Stored dataset items

──────

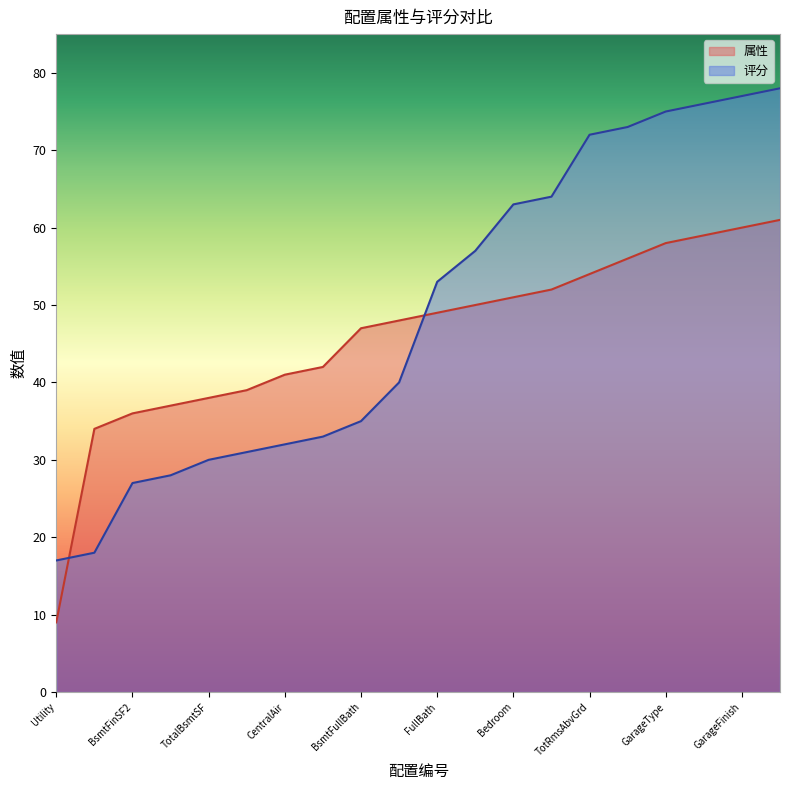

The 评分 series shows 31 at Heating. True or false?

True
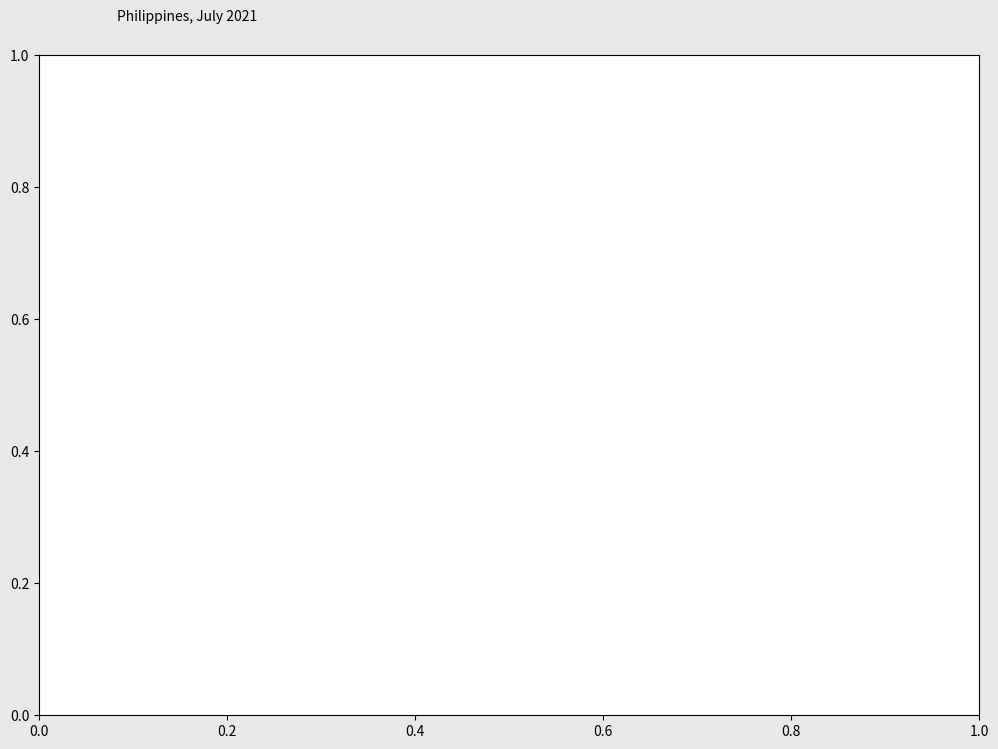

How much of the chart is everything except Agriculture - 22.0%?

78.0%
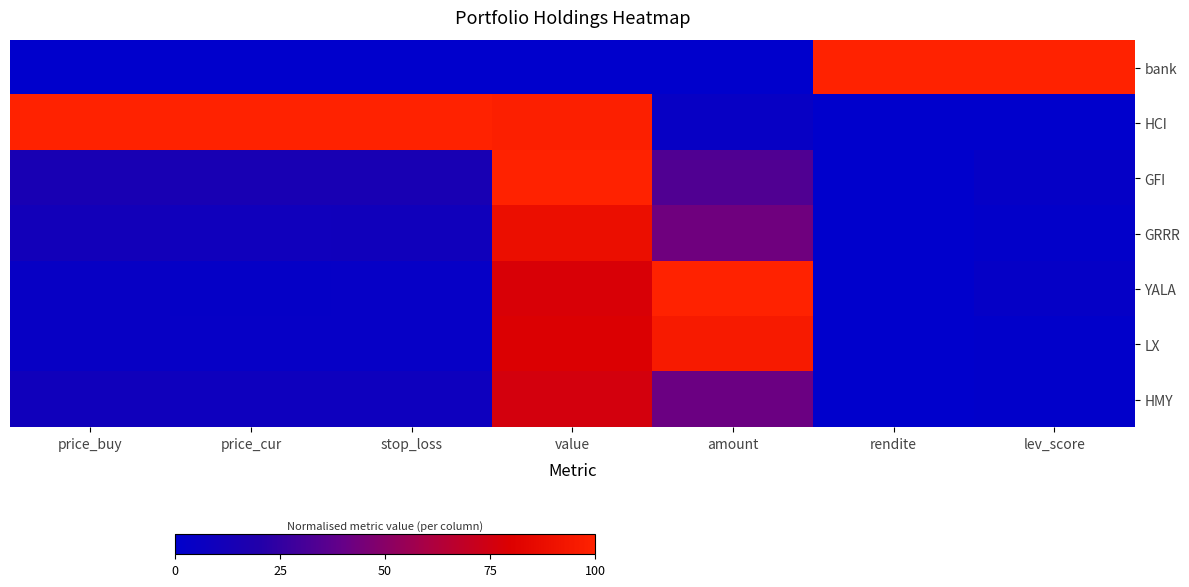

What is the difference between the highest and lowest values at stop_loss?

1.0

──────

Task instructions |
Count the lines above that contain the word "True". Reply with the number alone.

Answer for the task |
2